Task data section start

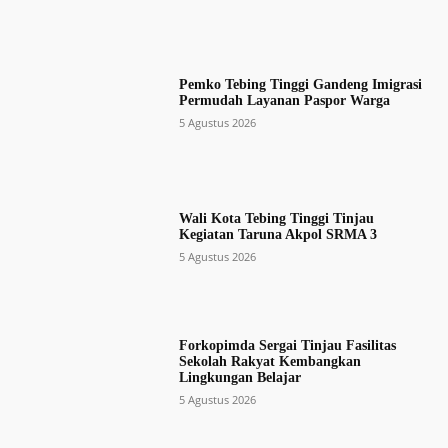
Pemko Tebing Tinggi Gandeng Imigrasi
Permudah Layanan Paspor Warga
5 Agustus 2026
Wali Kota Tebing Tinggi Tinjau
Kegiatan Taruna Akpol SRMA 3
5 Agustus 2026
Forkopimda Sergai Tinjau Fasilitas
Sekolah Rakyat Kembangkan
Lingkungan Belajar
5 Agustus 2026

Task data section end

Transcribe the data exactly and leave no picture in the copy.

Pemko Tebing Tinggi Gandeng Imigrasi
Permudah Layanan Paspor Warga
5 Agustus 2026
Wali Kota Tebing Tinggi Tinjau
Kegiatan Taruna Akpol SRMA 3
5 Agustus 2026
Forkopimda Sergai Tinjau Fasilitas
Sekolah Rakyat Kembangkan
Lingkungan Belajar
5 Agustus 2026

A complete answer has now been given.